Aku tidak mencoba menangkap kata-katanya. Aku hampir berlari ke kamarku, jantung berdebar kencang di dada, tidak bisa menangani sensasi baru ini yang jelas Astrid sangat menikmati.

Setelah mandi, aku memeriksa emailku melalui ponsel. Aku menerima sebuah email. "Selamat," bunyinya, "Anda telah dipilih untuk posisi asisten eksekutif CEO dari Aurora Conglomerate Inc. Harap datang ke kantor pusat kami pada pukul 10 pagi besok untuk wawancara."

Senyum tumbuh di bibirku. Mereka tidak tahu siapa yang mereka pekerjakan. Aku akan memaksimalkan pekerjaanku.

Pagi berikutnya, aku tiba di gedung Aurora Conglomerate Inc, hatiku berdebar dengan kegembiraan dan kecemasan.

Aku melangkah masuk ke menara kaca, arsitektur yang modern dan ramping adalah bukti dari kekuatan dan pengaruh perusahaan itu. Aku sampai di meja resepsionis, menyebutkan namaku, dan menunggu.

Beberapa saat kemudian, resepsionis membawaku ke lift dan melalui serangkaian koridor berliku-liku ke kantor berdinding kaca yang besar.
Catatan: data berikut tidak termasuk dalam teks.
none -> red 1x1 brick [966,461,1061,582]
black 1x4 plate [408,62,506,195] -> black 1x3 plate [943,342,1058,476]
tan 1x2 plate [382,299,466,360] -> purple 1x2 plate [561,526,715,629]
Dia membuka pintu, dan aku berjalan masuk, tumit sepatu mengumumkan kedatanganku sebelum dia melakukannya.

Tapi ketika aku mengangkat mataku untuk melihat CEO yang duduk di belakang meja kayu ek yang besar—yang telah kukabari akan melakukan wawancara—aku membeku, napasku tercekat di tenggorokan. Jantungku berdebar kencang di dada, pikiranku berpacu untuk memahami apa yang aku lihat.

Salju.

Dia mendongak, senyum pelan dan terhibur merekah di bibirnya. "Selamat pagi, Zara," dia berkata dengan lambat, suaranya halus seperti sutra, matanya berkilau dengan kenakalan. "Aku percaya kamu di sini untuk wawancara?"
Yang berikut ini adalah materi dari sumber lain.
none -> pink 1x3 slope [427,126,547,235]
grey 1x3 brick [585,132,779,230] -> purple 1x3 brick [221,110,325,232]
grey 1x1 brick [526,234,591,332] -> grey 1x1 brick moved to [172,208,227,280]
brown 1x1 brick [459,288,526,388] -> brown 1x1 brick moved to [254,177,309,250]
Jantungku berhenti sesaat, lalu lagi. Pekerjaanku yang baru… bosku yang baru… adalah suamiku. Ruangan itu seakan bergoyang sesaat, dan aku berkedip keras, mencoba memproses apa yang terjadi. Ini harus beberapa jenis lelucon.

Aku harus tahu. Tanda-tandanya sudah ada: kartu bisnis yang tidak pernah kuperiksa, kontrak yang tidak kubaca, hanya tanda tangan, dan Ella... dia tidak pernah mengirimkannya padaku di tempat pertama. Bagaimana aku bisa melewatkan semua ini?
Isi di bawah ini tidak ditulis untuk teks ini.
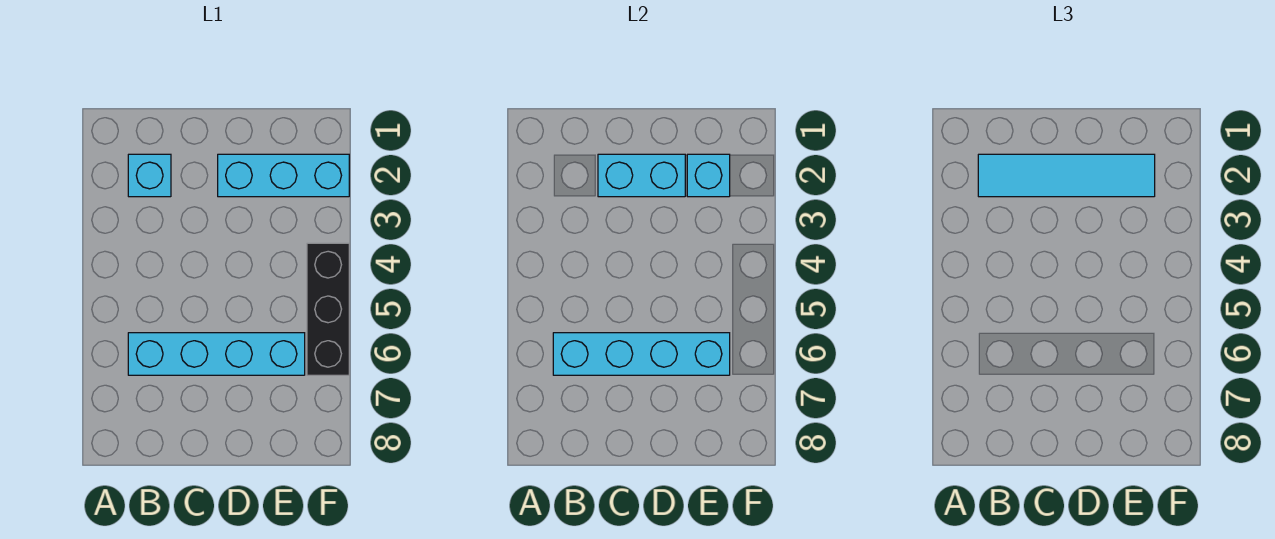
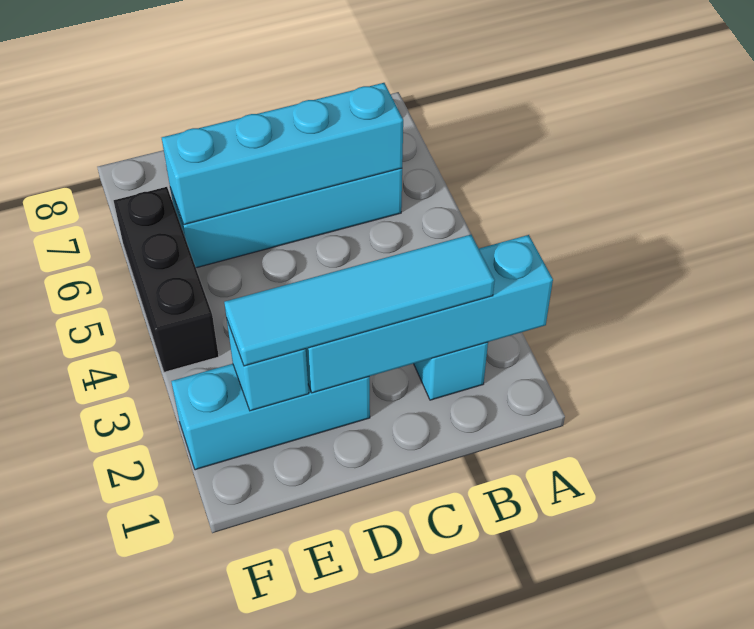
cyan 1x2 brick [598,154,685,197] -> cyan 1x4 brick [306,235,553,393]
Aku merasa panas memenuhi wajahku, kejutanku dengan cepat berubah menjadi campuran panik dan frustrasi. Tetap tenang, Zara. Aku menutup mataku sebentar, menenangkan diri, jantungku masih berdebar. Sikapku yang sembrono telah membawaku ke dalam… kekacauan ini.

Aku membuka mataku dan memaksakan senyum, meski tanganku gemetar. Sialan. Aku benar-benar tidak siap untuk ini.

"Shit!" Aku mengumpat di bawah napasku, tapi senyumnya hanya semakin lebar.